Bringing a bit of home to Afghanistan
Kim Burke recounts time working at Kandahar Airfield's Tim Hortons
Kirsten Fenn
Northern News Services
Friday, November 11, 2016
SOMBA K'E/YELLOWKNIFE
When Kim Burke put in an application to work as a Tim Hortons employee at the Kandahar Airfield in Afghanistan in 2009, she wanted to better understand the work of front-line soldiers.
Kim Burke completed two tours at the Kandahar Airfield in Afghanistan, where she served up sandwiches and poured fresh coffee as a Tim Hortons employee. - Kirsten Fenn/NNSL photo |
Although she'd met many while working as a bartender at the Stadacona Navy base in Halifax, her two tours in Afghanistan in 2010 and 2011 gave her an up-close look at the kind of pressure military personnel face every day on the job.
"I've seen second-hand the stress and the fatigue," Burke said. "These guys are trained so well to do what they do and they're very passionate about it."
They didn't talk much about the things they saw or heard in the field, "and I never asked," Burke said. But she does feel she gained a new appreciation for them by sharing in their experience.
"They prepared us for absolutely everything," Burke said about her pre-tour training. Before heading out to Afghanistan, she went through two weeks of military testing in Kingston to make sure she was prepared for the reality of the job.
She learned how to react in the event of midnight rocket attacks and was suited up in protective gear before being sprayed with mustard gas.
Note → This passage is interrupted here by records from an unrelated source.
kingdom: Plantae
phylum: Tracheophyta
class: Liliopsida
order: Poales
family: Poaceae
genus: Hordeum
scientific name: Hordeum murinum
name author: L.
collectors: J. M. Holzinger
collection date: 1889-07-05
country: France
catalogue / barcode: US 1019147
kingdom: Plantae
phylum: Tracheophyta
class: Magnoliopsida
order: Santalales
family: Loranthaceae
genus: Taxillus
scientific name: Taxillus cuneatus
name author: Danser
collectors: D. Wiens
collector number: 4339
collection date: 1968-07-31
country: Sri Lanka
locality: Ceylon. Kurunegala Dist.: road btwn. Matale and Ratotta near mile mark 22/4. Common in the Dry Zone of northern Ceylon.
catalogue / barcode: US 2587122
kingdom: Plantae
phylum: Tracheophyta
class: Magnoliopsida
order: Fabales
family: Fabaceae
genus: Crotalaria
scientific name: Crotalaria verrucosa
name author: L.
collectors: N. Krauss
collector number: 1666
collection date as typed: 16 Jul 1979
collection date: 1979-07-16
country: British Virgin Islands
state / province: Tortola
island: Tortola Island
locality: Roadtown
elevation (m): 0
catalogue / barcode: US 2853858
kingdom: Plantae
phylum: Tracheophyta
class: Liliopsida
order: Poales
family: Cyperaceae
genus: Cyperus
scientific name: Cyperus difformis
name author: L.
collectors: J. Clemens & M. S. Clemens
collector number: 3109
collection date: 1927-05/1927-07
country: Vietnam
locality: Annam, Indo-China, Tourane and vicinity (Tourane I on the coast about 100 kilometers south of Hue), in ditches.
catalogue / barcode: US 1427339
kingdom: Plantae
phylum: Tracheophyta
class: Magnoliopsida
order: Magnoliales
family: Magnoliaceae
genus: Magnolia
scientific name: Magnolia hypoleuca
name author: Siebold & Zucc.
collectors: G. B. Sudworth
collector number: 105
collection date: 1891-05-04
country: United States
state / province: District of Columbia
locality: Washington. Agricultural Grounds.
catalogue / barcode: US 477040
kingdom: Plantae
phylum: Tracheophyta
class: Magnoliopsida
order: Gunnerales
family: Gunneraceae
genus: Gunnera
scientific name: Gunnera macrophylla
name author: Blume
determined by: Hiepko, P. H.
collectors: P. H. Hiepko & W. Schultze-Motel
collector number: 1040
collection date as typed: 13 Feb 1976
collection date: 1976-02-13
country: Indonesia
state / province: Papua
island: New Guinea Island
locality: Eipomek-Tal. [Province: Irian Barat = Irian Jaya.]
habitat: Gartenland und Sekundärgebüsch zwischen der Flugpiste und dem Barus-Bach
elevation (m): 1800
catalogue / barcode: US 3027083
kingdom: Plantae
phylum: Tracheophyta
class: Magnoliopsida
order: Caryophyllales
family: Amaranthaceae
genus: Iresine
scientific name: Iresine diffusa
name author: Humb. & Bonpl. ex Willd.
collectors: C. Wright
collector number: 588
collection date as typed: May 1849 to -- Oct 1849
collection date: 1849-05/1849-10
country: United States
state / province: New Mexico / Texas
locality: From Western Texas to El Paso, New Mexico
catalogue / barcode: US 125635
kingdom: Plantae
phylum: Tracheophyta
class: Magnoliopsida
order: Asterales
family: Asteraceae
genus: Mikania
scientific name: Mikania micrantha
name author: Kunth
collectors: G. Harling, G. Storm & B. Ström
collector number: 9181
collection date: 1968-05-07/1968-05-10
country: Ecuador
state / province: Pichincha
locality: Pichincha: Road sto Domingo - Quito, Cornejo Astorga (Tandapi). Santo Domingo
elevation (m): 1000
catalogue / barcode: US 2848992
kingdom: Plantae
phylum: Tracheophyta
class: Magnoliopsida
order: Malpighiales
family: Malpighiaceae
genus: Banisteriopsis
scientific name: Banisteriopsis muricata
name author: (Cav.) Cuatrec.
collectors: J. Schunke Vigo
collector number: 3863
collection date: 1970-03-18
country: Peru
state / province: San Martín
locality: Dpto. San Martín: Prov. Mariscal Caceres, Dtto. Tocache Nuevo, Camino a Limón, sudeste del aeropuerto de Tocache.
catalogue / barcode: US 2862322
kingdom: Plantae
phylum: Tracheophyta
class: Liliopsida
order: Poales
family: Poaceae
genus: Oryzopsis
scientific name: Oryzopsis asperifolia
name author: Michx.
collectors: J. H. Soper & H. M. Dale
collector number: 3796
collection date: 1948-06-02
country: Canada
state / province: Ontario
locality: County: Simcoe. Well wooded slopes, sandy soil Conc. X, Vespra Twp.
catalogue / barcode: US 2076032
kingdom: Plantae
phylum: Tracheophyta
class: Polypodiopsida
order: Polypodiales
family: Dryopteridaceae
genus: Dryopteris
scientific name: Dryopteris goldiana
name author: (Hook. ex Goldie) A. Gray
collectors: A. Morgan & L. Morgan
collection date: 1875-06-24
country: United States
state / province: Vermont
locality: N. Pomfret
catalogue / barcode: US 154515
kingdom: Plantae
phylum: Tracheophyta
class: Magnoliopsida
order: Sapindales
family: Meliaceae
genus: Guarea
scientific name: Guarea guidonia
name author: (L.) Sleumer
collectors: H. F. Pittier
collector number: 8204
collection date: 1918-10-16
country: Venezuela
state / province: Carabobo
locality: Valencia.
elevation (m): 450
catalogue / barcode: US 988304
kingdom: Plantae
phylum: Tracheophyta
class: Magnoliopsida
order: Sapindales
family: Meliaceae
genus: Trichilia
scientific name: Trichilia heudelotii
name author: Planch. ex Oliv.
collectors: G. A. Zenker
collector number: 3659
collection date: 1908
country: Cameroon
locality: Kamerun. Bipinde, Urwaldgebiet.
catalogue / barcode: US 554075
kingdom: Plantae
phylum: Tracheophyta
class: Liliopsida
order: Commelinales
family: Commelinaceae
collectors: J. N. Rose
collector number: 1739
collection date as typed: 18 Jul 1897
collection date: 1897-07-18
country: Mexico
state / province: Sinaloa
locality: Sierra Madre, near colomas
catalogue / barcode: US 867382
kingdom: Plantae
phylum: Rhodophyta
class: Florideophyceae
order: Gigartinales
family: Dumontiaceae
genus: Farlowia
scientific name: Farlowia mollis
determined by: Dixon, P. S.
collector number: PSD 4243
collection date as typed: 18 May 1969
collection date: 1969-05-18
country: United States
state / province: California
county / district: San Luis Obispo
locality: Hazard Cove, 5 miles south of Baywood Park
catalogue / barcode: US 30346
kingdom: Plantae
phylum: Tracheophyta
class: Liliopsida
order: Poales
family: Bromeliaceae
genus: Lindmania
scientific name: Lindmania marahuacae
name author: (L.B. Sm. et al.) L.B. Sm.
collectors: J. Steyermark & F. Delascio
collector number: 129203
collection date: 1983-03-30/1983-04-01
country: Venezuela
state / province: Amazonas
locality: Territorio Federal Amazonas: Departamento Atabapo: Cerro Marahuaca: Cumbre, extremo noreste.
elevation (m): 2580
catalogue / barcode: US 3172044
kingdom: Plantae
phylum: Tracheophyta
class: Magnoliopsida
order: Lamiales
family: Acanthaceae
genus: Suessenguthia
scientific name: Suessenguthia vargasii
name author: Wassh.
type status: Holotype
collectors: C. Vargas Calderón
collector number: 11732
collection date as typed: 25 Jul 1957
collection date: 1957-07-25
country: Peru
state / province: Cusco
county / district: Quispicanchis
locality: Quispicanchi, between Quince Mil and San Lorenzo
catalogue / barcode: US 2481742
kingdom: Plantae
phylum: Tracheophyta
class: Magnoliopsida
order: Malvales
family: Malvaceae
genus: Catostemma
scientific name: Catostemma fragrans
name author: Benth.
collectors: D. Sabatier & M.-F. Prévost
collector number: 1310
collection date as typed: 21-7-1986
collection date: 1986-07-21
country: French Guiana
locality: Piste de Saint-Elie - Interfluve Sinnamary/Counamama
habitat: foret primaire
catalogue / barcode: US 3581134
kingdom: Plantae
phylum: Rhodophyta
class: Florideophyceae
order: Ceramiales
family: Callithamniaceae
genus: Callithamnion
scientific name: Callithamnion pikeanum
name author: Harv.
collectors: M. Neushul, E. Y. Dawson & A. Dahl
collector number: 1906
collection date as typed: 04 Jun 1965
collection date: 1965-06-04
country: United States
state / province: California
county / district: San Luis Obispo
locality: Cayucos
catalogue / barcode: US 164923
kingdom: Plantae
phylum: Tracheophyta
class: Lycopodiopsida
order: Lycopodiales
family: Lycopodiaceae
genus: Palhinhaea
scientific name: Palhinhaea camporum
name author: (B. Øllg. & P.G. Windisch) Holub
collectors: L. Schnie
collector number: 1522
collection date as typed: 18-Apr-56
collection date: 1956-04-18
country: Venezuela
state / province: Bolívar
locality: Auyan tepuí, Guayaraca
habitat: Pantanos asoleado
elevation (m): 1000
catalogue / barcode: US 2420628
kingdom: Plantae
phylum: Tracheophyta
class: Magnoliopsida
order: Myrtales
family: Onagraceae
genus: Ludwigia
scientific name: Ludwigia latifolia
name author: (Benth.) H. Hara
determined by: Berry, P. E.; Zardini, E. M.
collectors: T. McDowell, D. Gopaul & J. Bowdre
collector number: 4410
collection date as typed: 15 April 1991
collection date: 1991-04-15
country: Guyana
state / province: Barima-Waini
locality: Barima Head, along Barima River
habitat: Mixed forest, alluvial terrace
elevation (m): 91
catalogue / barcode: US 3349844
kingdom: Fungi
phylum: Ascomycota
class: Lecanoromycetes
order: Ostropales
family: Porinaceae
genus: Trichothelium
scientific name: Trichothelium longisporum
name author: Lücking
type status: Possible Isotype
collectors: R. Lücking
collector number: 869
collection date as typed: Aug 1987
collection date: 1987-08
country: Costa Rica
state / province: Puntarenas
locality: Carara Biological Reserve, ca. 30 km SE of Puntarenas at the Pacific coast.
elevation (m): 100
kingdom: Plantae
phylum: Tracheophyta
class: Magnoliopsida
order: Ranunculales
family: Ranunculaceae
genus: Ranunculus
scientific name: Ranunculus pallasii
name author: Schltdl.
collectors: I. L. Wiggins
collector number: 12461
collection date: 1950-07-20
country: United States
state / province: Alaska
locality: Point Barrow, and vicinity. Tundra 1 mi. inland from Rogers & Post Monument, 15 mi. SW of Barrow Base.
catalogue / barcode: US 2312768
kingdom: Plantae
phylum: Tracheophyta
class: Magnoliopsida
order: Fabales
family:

"It scared a lot of people but that's what that whole process was about," Burke said, adding that she figured if the soldiers could do it, she could too.
Once she arrived on the ground, daily life was often "boring," Burke said. She spent seven days a week pouring coffee and serving food to soldiers.
When things did heat up, she took note. A calendar she kept during her two six-month stints in Afghanistan shows more than 200 rocket attacks took place during her time at the airfield, she said.
"The first week or so, you were scared," Burke said, describing how she was required to drop to the ground each time the rocket warning sirens went off.
After a while, it became routine.
"It was more of a pain in the ass, especially when you're in the shower," she said. "That's why I wanted to do this ... to go find out exactly what soldiers are going through."
People tend to forget what soldiers have sacrificed when conflict takes place so far away, she said, but added that people still need to remember.
"Just because it happens away from home and nobody really has a hands-on idea of what soldiers actually train and go to war for, doesn't mean it doesn't happen."
The hardest part of her time abroad was seeing fallen soldiers sent home to be buried.
"It's hard for them," she said, explaining that many men and women leave young families behind.
"(They're) just doing their job."
When asked whether people who serve behind the scenes of conflict, like cooks at Tim Hortons, deserve recognition on days like Remembrance Day, Burke said she was simply thankful for the experience.
"I found out subsequently that less than 500 people actually got the opportunity to do what I did," she said about working at the coffee shop during the five years it was open in Kandahar. "I was honoured to be one of the chosen people."